In consideration of the mutual covenants and agreements included in the Prime Agreements, this Letter and other good and valuable consideration, the receipt and sufficiency of which are hereby acknowledged, each of PNCPS and WestPark hereby agrees to (i) equitize the entire Payoff Amount by subscribing for (including having its designated person subscribe for) such number of PubCo’s ordinary shares (the “Payoff Shares”), as set forth opposite their respective name on Exhibit A attached hereto, (ii) to execute and deliver (including having its designated person execute and deliver) the applicable documents required by PubCo for allotment and issuance of the Payoff Shares, and (iii) to timely provide PubCo with such information as PubCo may request in order to register the Payoff Shares in a registration statement (the “Registration Statement”).
Each of PNCPS and WestPark hereby acknowledges and agrees that (a) upon the execution and delivery of this Letter, the Prime Agreements shall be terminated automatically without further force and effect and any claims thereunder shall be released, and (b) upon the delivery of the Payoff Shares, without any further action by any party, (i) the Payoff Amount will be deemed fully paid, satisfied, released and discharged and (ii) no further payment, obligation or consideration shall be due or attributable to PNAC, PNCPS or WestPark in connection with the Payoff Amount.

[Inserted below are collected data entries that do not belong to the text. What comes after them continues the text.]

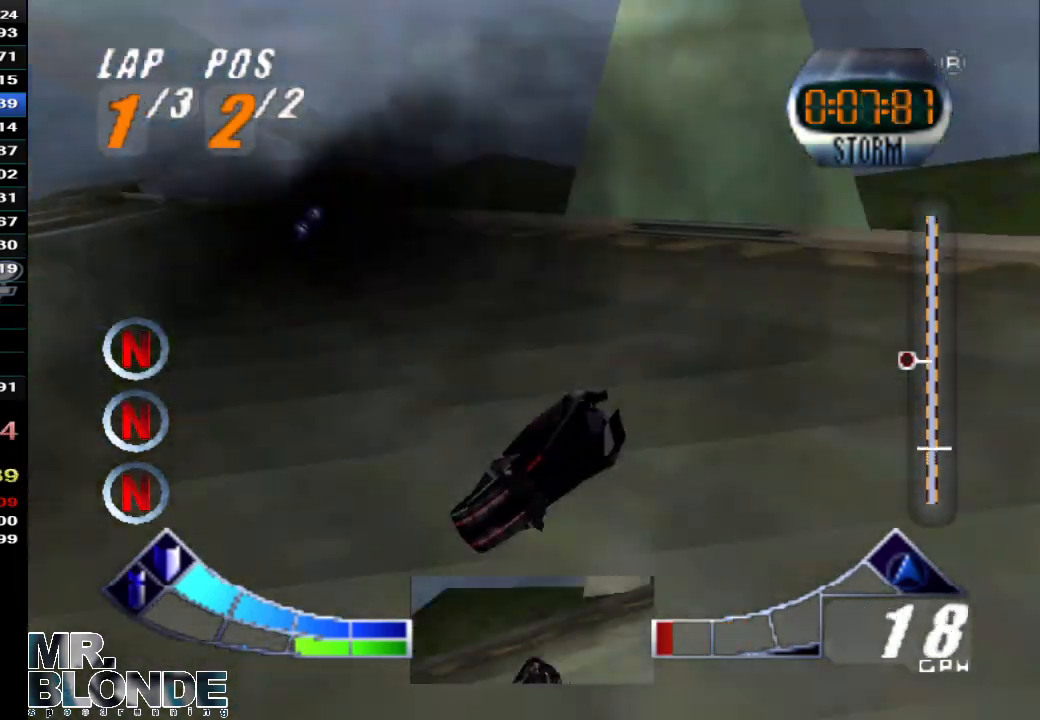
{"dt_ms": 500, "buttons": ["A"], "left_stick": "center", "events": [[33, "C_DOWN", "up"], [33, "R1", "up"], [300, "B", "down"], [433, "B", "up"], [467, "left_stick", "center"]]}
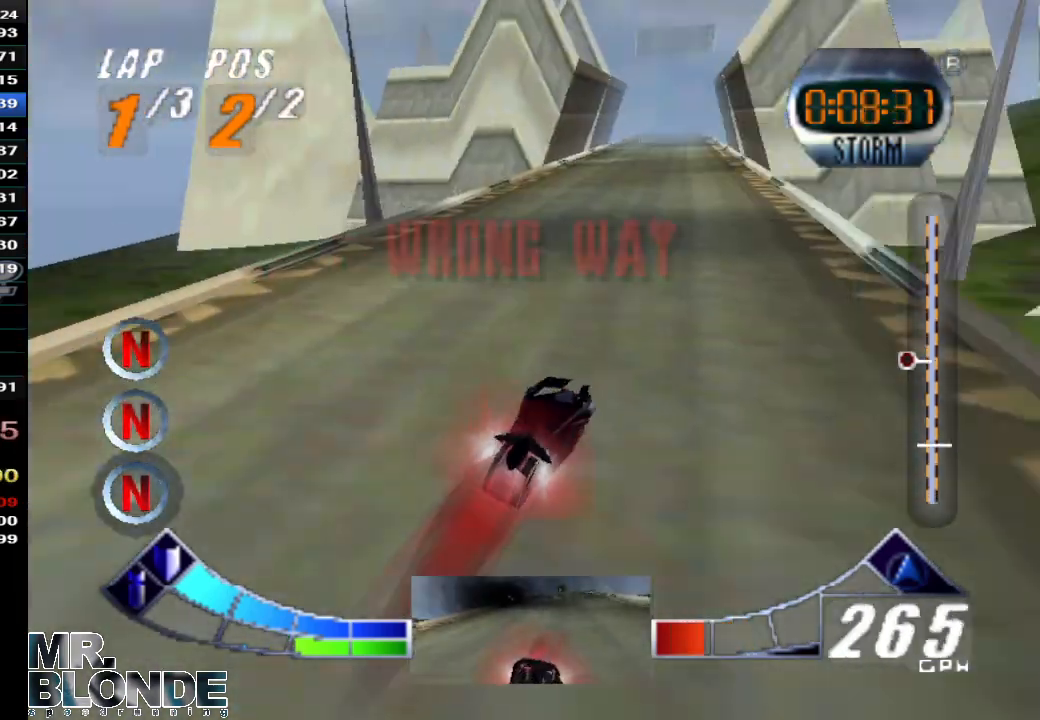
{"dt_ms": 500, "buttons": ["A"], "left_stick": "center", "events": [[200, "left_stick", "left"], [400, "left_stick", "center"]]}
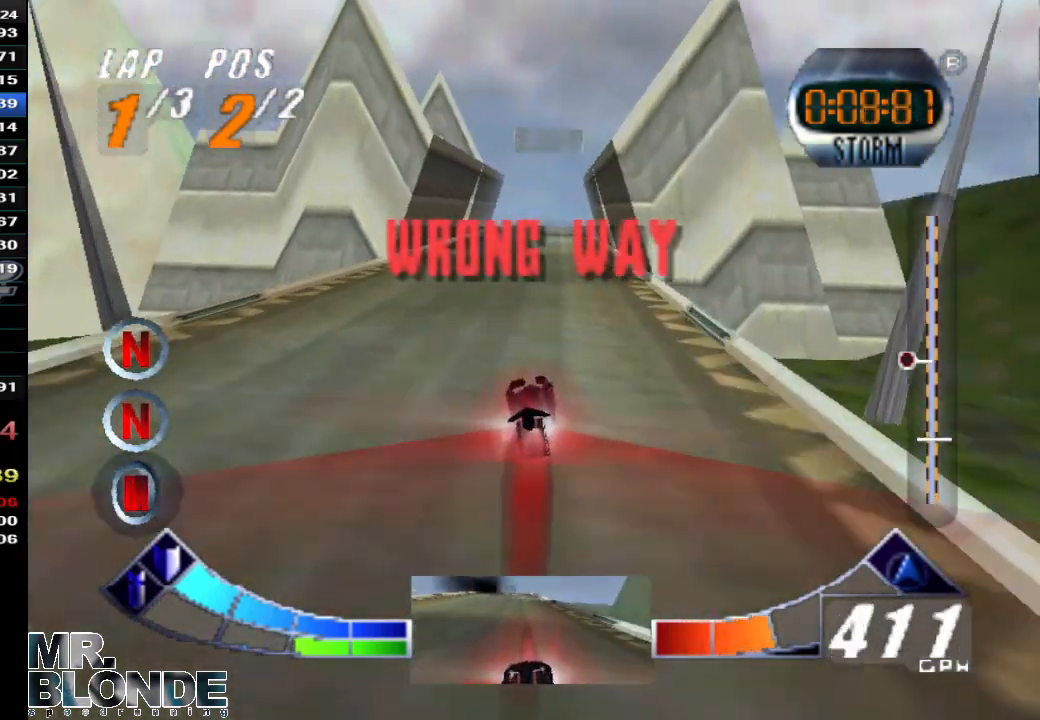
{"dt_ms": 500, "buttons": ["A"], "left_stick": "center", "events": [[33, "left_stick", "right"], [233, "left_stick", "center"]]}
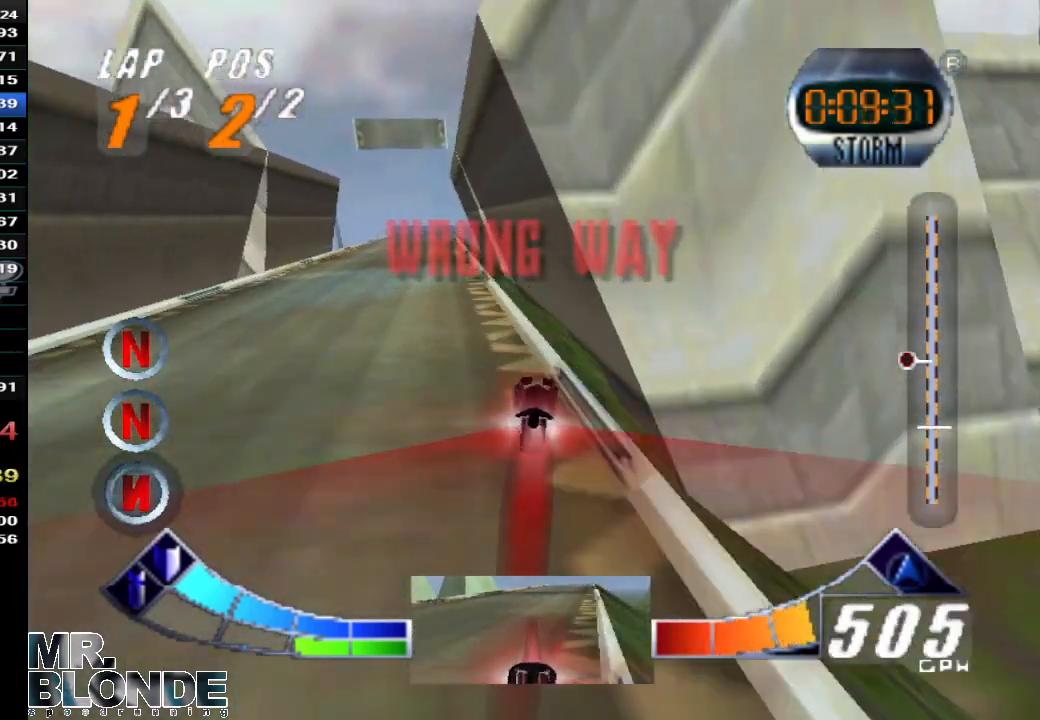
{"dt_ms": 500, "buttons": ["A", "B"], "left_stick": "right", "events": [[33, "left_stick", "left"], [233, "left_stick", "center"], [367, "B", "down"], [467, "left_stick", "right"]]}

Each of the undersigned represents and warrants that (i) it has all requisite power and authority to execute and deliver this Letter and to perform such party’s obligations hereunder; (ii) the execution and delivery by such party of this Letter has been validly authorized by all necessary corporate or other action on the part of such Party; and (iii) this Letter has been validly executed and delivered by such party and, assuming this Amendment constitutes the valid and binding obligation of each other Party, constitutes a valid and binding obligation of such Party, enforceable against such Party in accordance with its terms.
This Letter supersedes all other prior oral or written agreements between each of the undersigned, their respective affiliates and persons acting on their behalf with respect to the matters discussed herein, and this Letter contains the entire understanding of the parties with respect to the matters covered herein. This Letter may be executed in counterparts and electronically, each of which taken together shall constitute one and the same instrument. This Letter shall be governed by and construed in accordance with the laws of Singapore. Any dispute arising out of or in connection with this Letter shall be referred to and finally resolved by arbitration administered by the Singapore International Arbitration Centre in accordance with the Arbitration Rules of the Singapore International Arbitration Centre for the time being in force, which rules are deemed to be incorporated by reference in this clause.